There was no reason for these guys to be fighting, IWRG just threw the match out there like they usually do. The workers were given about a week's turnaround to have a hair match and there wasn't even time to have a series of low blow finishes like Policeman and Centella de Oro. Given the confines of what they were asked to do, it wasn't a bad match, but there wasn't a single bit of effort from the bookers.
All year long, we've relied on a handful of good workers to provide us with entertainment but even they appear to be struggling. IWRG do a good job of dressing their frontmen in tuxs and having the editors go back, back and forth on cuts to make it seem like they're putting on a show, but they haven't given their workers shit to work with all year.
Dr. Cerebro and Suicida falling out doesn't get the blood boiling on a week's notice, so what you got here wasn't really a hair match; it was a singles match where the loser lost his hair. There's a big difference, even if it appears to be lost on IWRG bookers. These guys tried as hard as they could to stiff each other on the punch exchanges, but it's a bit disheartening when tradition is replaced with modified spot after modified spot. Cerebro's old-school enough to know that you've got to take liberties in a hair match, but he's fallen prey to the idea that you have to modify the set-up to everything you do for the tens of people in attendance and the hundreds watching at home. The old-school approach to working a hair match was so simple, and so easy to pull off if you sold well, that it just seems like these guys are breaking their backs for nothing.

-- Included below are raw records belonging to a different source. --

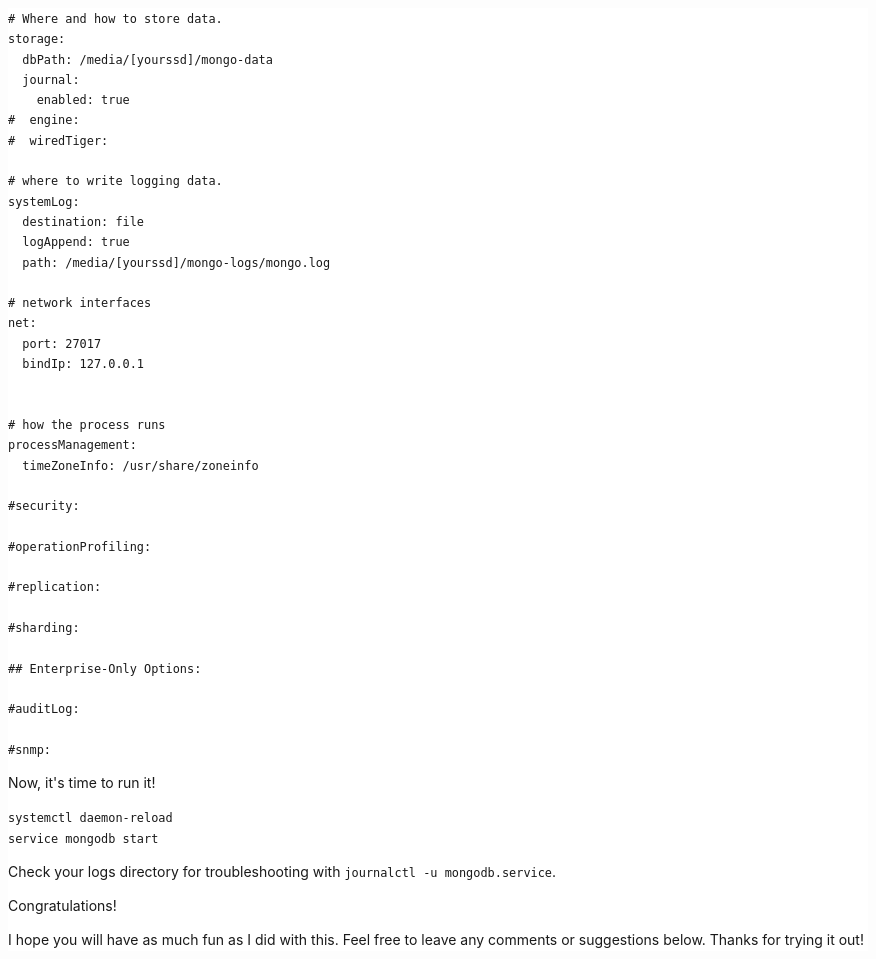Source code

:     # Where and how to store data.
    storage:
      dbPath: /media/[yourssd]/mongo-data
      journal:
        enabled: true
    #  engine:
    #  wiredTiger:
    
    # where to write logging data.
    systemLog:
      destination: file
      logAppend: true
      path: /media/[yourssd]/mongo-logs/mongo.log
    
    # network interfaces
    net:
      port: 27017
      bindIp: 127.0.0.1
    
    
    # how the process runs
    processManagement:
      timeZoneInfo: /usr/share/zoneinfo
    
    #security:
    
    #operationProfiling:
    
    #replication:
    
    #sharding:
    
    ## Enterprise-Only Options:
    
    #auditLog:
    
    #snmp:

Now, it's time to run it!

    systemctl daemon-reload
    service mongodb start

Check your logs directory for troubleshooting with `journalctl -u mongodb.service`.

Congratulations!

I hope you will have as much fun as I did with this. Feel free to leave any comments or suggestions below.
Thanks for trying it out!
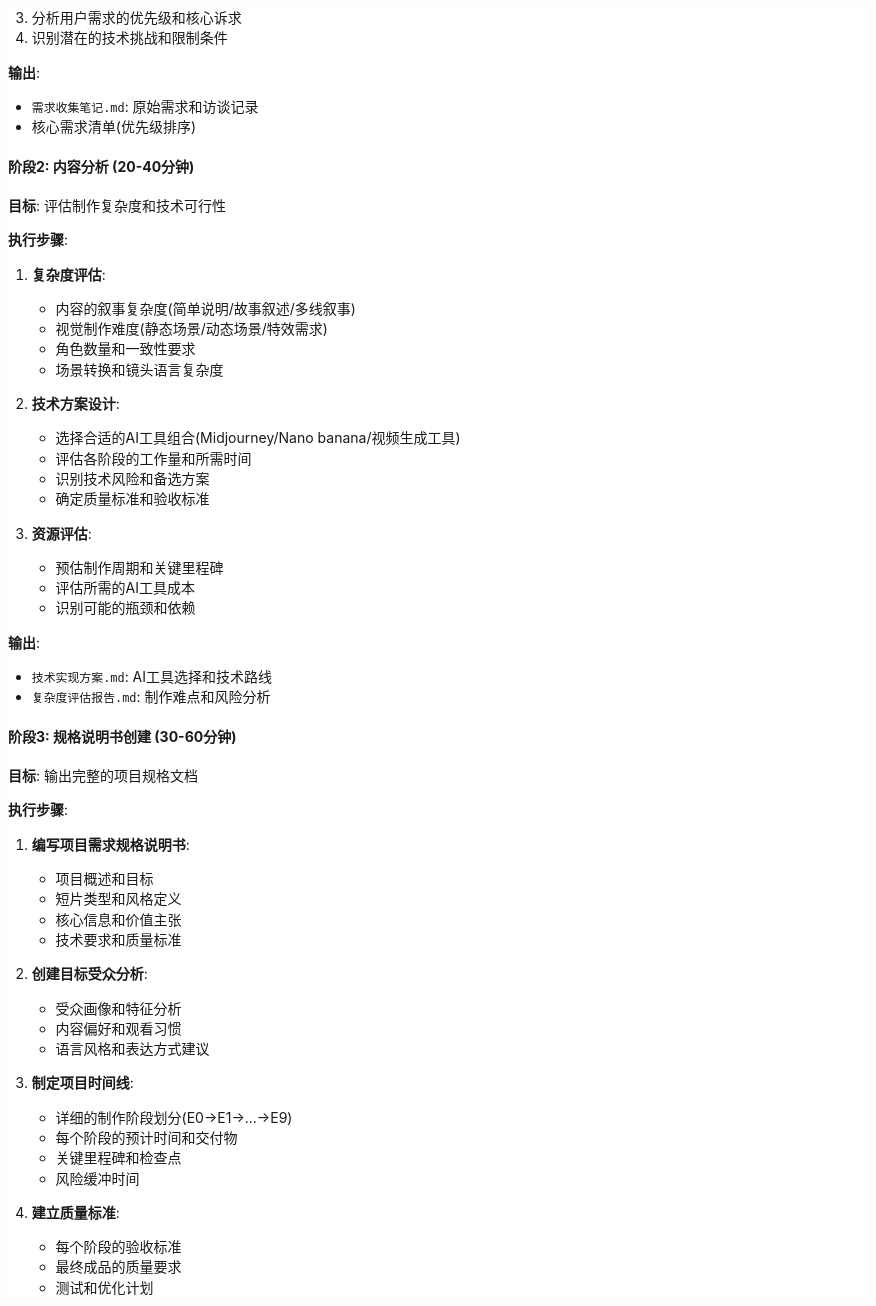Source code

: 3. 分析用户需求的优先级和核心诉求
4. 识别潜在的技术挑战和限制条件

**输出**:
- `需求收集笔记.md`: 原始需求和访谈记录
- 核心需求清单(优先级排序)

#### 阶段2: 内容分析 (20-40分钟)
**目标**: 评估制作复杂度和技术可行性

**执行步骤**:
1. **复杂度评估**:
   - 内容的叙事复杂度(简单说明/故事叙述/多线叙事)
   - 视觉制作难度(静态场景/动态场景/特效需求)
   - 角色数量和一致性要求
   - 场景转换和镜头语言复杂度

2. **技术方案设计**:
   - 选择合适的AI工具组合(Midjourney/Nano banana/视频生成工具)
   - 评估各阶段的工作量和所需时间
   - 识别技术风险和备选方案
   - 确定质量标准和验收标准

3. **资源评估**:
   - 预估制作周期和关键里程碑
   - 评估所需的AI工具成本
   - 识别可能的瓶颈和依赖

**输出**:
- `技术实现方案.md`: AI工具选择和技术路线
- `复杂度评估报告.md`: 制作难点和风险分析

#### 阶段3: 规格说明书创建 (30-60分钟)
**目标**: 输出完整的项目规格文档

**执行步骤**:
1. **编写项目需求规格说明书**:
   - 项目概述和目标
   - 短片类型和风格定义
   - 核心信息和价值主张
   - 技术要求和质量标准

2. **创建目标受众分析**:
   - 受众画像和特征分析
   - 内容偏好和观看习惯
   - 语言风格和表达方式建议

3. **制定项目时间线**:
   - 详细的制作阶段划分(E0→E1→...→E9)
   - 每个阶段的预计时间和交付物
   - 关键里程碑和检查点
   - 风险缓冲时间

4. **建立质量标准**:
   - 每个阶段的验收标准
   - 最终成品的质量要求
   - 测试和优化计划
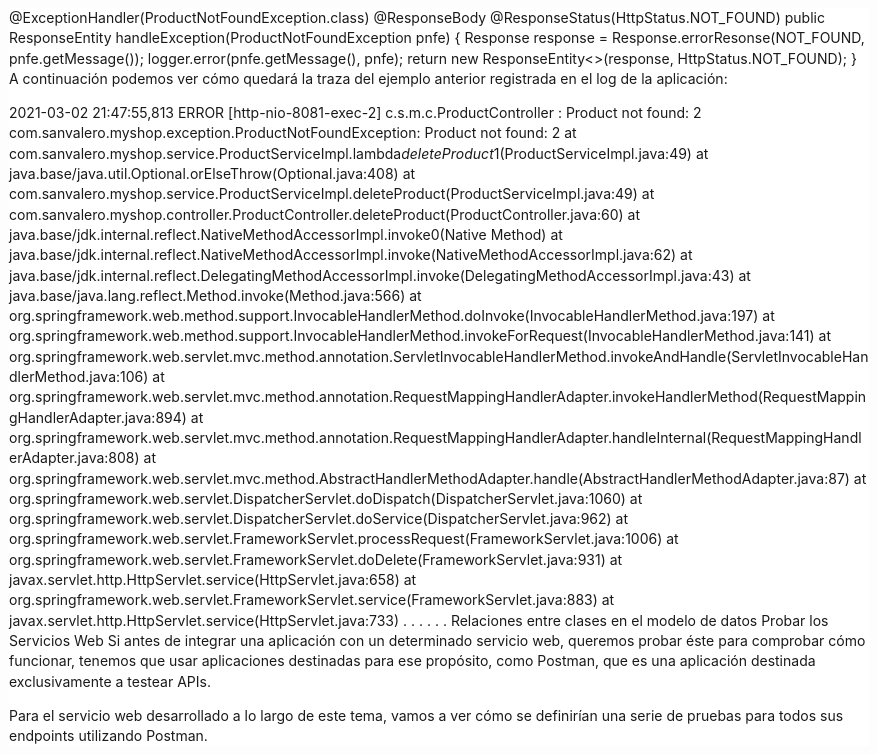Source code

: @ExceptionHandler(ProductNotFoundException.class)
@ResponseBody
@ResponseStatus(HttpStatus.NOT_FOUND)
public ResponseEntity<Response> handleException(ProductNotFoundException pnfe) {
    Response response = Response.errorResonse(NOT_FOUND, pnfe.getMessage());
    logger.error(pnfe.getMessage(), pnfe);
    return new ResponseEntity<>(response, HttpStatus.NOT_FOUND);
}
A continuación podemos ver cómo quedará la traza del ejemplo anterior registrada en el log de la aplicación:

2021-03-02 21:47:55,813 ERROR [http-nio-8081-exec-2] c.s.m.c.ProductController                       : Product not found: 2
com.sanvalero.myshop.exception.ProductNotFoundException: Product not found: 2
	at com.sanvalero.myshop.service.ProductServiceImpl.lambda$deleteProduct$1(ProductServiceImpl.java:49)
	at java.base/java.util.Optional.orElseThrow(Optional.java:408)
	at com.sanvalero.myshop.service.ProductServiceImpl.deleteProduct(ProductServiceImpl.java:49)
	at com.sanvalero.myshop.controller.ProductController.deleteProduct(ProductController.java:60)
	at java.base/jdk.internal.reflect.NativeMethodAccessorImpl.invoke0(Native Method)
	at java.base/jdk.internal.reflect.NativeMethodAccessorImpl.invoke(NativeMethodAccessorImpl.java:62)
	at java.base/jdk.internal.reflect.DelegatingMethodAccessorImpl.invoke(DelegatingMethodAccessorImpl.java:43)
	at java.base/java.lang.reflect.Method.invoke(Method.java:566)
	at org.springframework.web.method.support.InvocableHandlerMethod.doInvoke(InvocableHandlerMethod.java:197)
	at org.springframework.web.method.support.InvocableHandlerMethod.invokeForRequest(InvocableHandlerMethod.java:141)
	at org.springframework.web.servlet.mvc.method.annotation.ServletInvocableHandlerMethod.invokeAndHandle(ServletInvocableHandlerMethod.java:106)
	at org.springframework.web.servlet.mvc.method.annotation.RequestMappingHandlerAdapter.invokeHandlerMethod(RequestMappingHandlerAdapter.java:894)
	at org.springframework.web.servlet.mvc.method.annotation.RequestMappingHandlerAdapter.handleInternal(RequestMappingHandlerAdapter.java:808)
	at org.springframework.web.servlet.mvc.method.AbstractHandlerMethodAdapter.handle(AbstractHandlerMethodAdapter.java:87)
	at org.springframework.web.servlet.DispatcherServlet.doDispatch(DispatcherServlet.java:1060)
	at org.springframework.web.servlet.DispatcherServlet.doService(DispatcherServlet.java:962)
	at org.springframework.web.servlet.FrameworkServlet.processRequest(FrameworkServlet.java:1006)
	at org.springframework.web.servlet.FrameworkServlet.doDelete(FrameworkServlet.java:931)
	at javax.servlet.http.HttpServlet.service(HttpServlet.java:658)
	at org.springframework.web.servlet.FrameworkServlet.service(FrameworkServlet.java:883)
	at javax.servlet.http.HttpServlet.service(HttpServlet.java:733)
. . .
. . .
Relaciones entre clases en el modelo de datos
Probar los Servicios Web
Si antes de integrar una aplicación con un determinado servicio web, queremos probar éste para comprobar cómo funcionar, tenemos que usar aplicaciones destinadas para ese propósito, como Postman, que es una aplicación destinada exclusivamente a testear APIs.

Para el servicio web desarrollado a lo largo de este tema, vamos a ver cómo se definirían una serie de pruebas para todos sus endpoints utilizando Postman.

Dr. Cerebro's been one of the top 5 workers this year, but he's no hair match worker. It wasn't so much that he didn't brawl -- at the rate things are going there won't be any brawling in lucha hair matches -- it was more a case that he didn't give Mike Segura anything to retaliate to. Segura tried, but it was difficult to spot where his grievance was. The reason there haven't been any great matches this year is because nobody's been bothered to work the second fall comeback. Even in the various Misioneros/Space Cadets matches that have popped up, there's been nothing tying the falls together. The attitude has been to get the first two falls out of the way and tack on the third fall which everyone knows is the one that counts. You might as well make them single fall contests if you're not going to use the structure that distinguishes lucha from other forms of wrestling.
The highpoint of the match was a slick submission exchange that looked like it was cribbed from the Black Terry/Multifacetico match. I should've seen the writing on the wall at that point, but I'm dumb and wasn't expecting the seconds to get involved. It was the same rubbish as Terry/Multifacetico. Whoever's booking this shit, even if it's Terry himself, obviously thinks this little show number would be even better with dancing girls and a troupe of elephants. Ah well, the double tope spot from Segura and Freelance was pretty spectacular. Segura has the best tope in the business.
Segura won and a minor dispute was settled. I wonder what Cerebro was thinking while he had his hair cut -- "Why the fuck did they book us in this?" would've been my first thought. That's a whole lot of bitching for what you'd probably call a three star match, but there was no effort to make this a great match. I honestly think as soon as Black Terry and Navarro are done, that's me done too.